*Action item:* Your answer must consist solely of the lines from the start of the entries below through the line with "cells show medium", unchanged.

┌──

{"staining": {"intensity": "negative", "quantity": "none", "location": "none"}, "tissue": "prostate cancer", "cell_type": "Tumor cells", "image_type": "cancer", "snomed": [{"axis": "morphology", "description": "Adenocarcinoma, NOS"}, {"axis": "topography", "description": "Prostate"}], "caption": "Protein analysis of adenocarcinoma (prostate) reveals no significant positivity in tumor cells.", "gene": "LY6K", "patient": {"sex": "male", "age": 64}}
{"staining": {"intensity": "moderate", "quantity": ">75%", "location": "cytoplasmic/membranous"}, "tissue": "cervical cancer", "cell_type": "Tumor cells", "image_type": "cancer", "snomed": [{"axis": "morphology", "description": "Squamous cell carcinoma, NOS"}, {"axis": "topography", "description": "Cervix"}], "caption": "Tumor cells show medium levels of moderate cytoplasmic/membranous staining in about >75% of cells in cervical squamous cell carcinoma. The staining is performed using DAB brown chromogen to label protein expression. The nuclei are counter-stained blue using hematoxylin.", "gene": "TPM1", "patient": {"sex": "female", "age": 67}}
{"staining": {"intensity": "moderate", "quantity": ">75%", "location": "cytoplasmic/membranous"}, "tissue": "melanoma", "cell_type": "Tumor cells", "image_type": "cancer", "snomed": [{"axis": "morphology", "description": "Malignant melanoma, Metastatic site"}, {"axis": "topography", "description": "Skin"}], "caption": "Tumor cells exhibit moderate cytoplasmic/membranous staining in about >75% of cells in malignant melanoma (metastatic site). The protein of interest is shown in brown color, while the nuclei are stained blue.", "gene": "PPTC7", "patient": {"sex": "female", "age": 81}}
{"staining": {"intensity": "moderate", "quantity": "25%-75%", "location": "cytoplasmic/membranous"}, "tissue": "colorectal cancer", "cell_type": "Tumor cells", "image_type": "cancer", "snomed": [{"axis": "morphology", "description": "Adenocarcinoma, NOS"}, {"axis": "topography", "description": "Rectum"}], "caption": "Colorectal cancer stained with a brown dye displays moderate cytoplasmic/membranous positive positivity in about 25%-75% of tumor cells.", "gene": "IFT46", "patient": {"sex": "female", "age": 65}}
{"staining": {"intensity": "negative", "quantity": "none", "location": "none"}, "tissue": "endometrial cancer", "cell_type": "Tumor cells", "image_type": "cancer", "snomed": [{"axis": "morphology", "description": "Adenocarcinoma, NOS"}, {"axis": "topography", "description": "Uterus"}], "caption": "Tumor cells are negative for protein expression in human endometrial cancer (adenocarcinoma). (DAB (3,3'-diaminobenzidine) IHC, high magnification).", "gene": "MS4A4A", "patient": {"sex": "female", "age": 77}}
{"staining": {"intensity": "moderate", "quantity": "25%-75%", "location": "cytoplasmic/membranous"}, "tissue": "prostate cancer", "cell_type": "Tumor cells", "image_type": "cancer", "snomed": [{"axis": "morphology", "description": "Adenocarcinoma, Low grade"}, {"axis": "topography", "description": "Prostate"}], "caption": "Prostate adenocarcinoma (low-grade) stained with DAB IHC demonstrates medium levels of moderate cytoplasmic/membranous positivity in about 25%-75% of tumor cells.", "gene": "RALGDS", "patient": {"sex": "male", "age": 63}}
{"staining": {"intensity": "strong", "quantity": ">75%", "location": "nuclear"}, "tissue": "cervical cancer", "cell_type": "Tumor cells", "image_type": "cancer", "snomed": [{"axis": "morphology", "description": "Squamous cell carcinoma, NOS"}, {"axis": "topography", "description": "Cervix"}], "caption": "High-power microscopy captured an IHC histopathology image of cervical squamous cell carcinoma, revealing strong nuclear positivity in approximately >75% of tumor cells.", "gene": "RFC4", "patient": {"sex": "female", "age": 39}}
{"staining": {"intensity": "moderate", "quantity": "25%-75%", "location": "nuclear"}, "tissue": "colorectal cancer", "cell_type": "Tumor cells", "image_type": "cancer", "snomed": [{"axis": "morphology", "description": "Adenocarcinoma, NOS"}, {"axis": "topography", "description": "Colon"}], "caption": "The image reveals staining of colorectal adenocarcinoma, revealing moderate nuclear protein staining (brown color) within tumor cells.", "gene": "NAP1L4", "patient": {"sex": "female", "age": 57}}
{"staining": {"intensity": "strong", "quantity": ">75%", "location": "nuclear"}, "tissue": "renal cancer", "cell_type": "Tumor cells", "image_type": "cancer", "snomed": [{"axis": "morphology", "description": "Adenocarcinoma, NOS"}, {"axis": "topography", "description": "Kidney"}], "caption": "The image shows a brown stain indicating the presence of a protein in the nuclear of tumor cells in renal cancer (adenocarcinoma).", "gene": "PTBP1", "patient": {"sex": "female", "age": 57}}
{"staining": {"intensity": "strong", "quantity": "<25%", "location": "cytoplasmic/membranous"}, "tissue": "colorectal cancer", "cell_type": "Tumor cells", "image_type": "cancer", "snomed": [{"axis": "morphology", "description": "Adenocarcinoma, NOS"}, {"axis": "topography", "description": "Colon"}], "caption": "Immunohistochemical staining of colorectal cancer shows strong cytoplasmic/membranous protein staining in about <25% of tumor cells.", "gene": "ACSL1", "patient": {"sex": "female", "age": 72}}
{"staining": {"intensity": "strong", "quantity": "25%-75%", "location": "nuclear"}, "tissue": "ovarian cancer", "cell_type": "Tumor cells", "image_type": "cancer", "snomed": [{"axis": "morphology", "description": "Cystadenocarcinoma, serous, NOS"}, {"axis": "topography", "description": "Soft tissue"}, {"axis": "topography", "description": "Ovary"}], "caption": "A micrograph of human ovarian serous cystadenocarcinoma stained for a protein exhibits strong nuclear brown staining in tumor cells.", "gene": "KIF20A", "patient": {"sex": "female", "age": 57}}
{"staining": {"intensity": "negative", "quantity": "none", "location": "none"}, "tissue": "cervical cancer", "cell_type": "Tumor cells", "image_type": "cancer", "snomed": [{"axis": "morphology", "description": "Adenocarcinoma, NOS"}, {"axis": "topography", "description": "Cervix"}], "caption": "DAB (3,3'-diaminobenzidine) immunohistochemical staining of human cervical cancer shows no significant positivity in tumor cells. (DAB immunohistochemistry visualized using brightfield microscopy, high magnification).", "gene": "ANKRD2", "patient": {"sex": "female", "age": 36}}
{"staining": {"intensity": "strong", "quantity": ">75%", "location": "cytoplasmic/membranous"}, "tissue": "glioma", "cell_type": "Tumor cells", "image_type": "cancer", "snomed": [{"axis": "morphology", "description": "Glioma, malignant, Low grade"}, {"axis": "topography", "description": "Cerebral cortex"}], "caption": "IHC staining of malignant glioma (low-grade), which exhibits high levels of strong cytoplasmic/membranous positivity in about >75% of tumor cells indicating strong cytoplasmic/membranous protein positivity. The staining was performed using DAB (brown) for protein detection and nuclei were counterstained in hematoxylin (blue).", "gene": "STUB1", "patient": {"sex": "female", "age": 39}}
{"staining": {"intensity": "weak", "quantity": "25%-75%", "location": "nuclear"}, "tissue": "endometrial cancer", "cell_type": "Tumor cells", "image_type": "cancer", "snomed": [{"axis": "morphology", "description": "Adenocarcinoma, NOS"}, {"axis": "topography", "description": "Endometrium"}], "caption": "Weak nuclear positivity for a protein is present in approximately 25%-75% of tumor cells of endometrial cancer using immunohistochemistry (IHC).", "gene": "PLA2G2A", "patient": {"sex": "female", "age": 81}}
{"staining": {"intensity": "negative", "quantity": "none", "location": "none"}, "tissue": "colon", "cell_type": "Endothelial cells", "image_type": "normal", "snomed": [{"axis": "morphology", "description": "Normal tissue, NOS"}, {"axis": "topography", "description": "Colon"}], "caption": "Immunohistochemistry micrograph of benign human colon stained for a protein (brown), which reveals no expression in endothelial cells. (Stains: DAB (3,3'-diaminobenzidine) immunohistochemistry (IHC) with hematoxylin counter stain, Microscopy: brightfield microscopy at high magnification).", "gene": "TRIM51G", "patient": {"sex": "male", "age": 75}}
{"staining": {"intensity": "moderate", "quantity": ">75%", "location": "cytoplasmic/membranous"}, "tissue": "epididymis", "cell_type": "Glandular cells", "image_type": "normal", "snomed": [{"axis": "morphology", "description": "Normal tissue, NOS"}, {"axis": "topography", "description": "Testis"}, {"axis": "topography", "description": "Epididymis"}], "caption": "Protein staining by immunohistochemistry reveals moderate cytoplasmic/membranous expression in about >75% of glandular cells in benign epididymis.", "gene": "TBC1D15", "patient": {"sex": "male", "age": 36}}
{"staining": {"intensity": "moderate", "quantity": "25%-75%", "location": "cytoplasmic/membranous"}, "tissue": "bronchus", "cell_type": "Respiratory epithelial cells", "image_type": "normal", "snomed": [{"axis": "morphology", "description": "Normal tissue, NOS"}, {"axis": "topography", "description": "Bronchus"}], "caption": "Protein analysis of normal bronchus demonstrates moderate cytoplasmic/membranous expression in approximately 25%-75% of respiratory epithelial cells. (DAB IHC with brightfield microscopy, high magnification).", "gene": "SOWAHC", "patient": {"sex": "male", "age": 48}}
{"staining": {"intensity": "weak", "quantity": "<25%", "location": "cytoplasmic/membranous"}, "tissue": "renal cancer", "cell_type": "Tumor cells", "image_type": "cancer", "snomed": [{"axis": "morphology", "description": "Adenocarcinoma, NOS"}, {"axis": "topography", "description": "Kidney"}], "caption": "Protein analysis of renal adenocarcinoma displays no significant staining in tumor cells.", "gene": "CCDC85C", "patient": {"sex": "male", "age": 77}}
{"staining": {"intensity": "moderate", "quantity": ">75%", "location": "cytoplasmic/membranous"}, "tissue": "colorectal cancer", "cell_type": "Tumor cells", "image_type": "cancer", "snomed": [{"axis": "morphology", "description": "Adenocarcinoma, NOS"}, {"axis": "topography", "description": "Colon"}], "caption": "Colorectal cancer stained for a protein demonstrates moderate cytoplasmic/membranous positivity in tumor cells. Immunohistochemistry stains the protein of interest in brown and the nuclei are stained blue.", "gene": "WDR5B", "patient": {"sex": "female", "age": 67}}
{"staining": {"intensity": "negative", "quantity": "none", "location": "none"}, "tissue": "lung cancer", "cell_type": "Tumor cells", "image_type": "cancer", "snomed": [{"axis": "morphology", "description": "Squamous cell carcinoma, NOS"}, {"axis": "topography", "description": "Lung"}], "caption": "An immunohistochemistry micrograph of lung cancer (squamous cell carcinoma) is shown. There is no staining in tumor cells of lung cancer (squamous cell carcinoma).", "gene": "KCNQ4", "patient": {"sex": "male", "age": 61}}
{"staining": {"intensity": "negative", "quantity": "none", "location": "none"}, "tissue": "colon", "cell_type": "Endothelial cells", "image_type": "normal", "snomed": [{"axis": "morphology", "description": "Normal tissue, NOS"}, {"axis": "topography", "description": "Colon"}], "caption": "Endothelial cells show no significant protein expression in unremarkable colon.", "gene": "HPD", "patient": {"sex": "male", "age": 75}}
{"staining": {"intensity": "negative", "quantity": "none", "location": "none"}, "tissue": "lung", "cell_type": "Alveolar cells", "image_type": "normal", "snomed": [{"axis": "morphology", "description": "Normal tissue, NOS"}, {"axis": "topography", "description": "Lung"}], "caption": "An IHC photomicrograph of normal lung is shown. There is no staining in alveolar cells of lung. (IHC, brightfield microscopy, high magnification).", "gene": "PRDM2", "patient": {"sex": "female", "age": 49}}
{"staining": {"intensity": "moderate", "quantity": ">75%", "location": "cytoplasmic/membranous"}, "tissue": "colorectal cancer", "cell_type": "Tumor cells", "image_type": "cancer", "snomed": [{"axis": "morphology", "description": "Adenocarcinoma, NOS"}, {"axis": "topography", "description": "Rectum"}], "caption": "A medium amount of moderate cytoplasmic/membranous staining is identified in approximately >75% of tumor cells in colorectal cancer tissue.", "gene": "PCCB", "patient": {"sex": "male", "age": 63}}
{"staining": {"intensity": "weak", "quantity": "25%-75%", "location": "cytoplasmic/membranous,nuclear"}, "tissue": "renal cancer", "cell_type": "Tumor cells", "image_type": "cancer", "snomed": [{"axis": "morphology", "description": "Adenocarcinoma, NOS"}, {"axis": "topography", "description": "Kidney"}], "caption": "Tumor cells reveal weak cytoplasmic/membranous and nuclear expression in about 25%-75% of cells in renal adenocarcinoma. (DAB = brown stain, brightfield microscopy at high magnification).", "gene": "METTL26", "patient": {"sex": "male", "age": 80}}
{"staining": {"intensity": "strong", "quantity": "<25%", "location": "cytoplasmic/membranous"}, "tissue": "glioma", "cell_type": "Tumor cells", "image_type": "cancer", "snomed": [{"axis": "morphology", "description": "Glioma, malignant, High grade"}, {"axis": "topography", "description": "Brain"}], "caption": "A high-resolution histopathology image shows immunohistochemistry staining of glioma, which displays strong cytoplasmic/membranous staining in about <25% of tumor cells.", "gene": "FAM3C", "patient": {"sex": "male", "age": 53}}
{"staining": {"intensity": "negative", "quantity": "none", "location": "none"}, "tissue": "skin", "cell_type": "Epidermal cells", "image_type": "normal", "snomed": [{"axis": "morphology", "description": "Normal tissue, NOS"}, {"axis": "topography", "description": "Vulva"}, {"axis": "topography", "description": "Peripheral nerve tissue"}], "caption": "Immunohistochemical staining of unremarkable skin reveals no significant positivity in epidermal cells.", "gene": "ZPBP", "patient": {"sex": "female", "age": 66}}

└──

*Completed exercise:*
{"staining": {"intensity": "negative", "quantity": "none", "location": "none"}, "tissue": "prostate cancer", "cell_type": "Tumor cells", "image_type": "cancer", "snomed": [{"axis": "morphology", "description": "Adenocarcinoma, NOS"}, {"axis": "topography", "description": "Prostate"}], "caption": "Protein analysis of adenocarcinoma (prostate) reveals no significant positivity in tumor cells.", "gene": "LY6K", "patient": {"sex": "male", "age": 64}}
{"staining": {"intensity": "moderate", "quantity": ">75%", "location": "cytoplasmic/membranous"}, "tissue": "cervical cancer", "cell_type": "Tumor cells", "image_type": "cancer", "snomed": [{"axis": "morphology", "description": "Squamous cell carcinoma, NOS"}, {"axis": "topography", "description": "Cervix"}], "caption": "Tumor cells show medium levels of moderate cytoplasmic/membranous staining in about >75% of cells in cervical squamous cell carcinoma. The staining is performed using DAB brown chromogen to label protein expression. The nuclei are counter-stained blue using hematoxylin.", "gene": "TPM1", "patient": {"sex": "female", "age": 67}}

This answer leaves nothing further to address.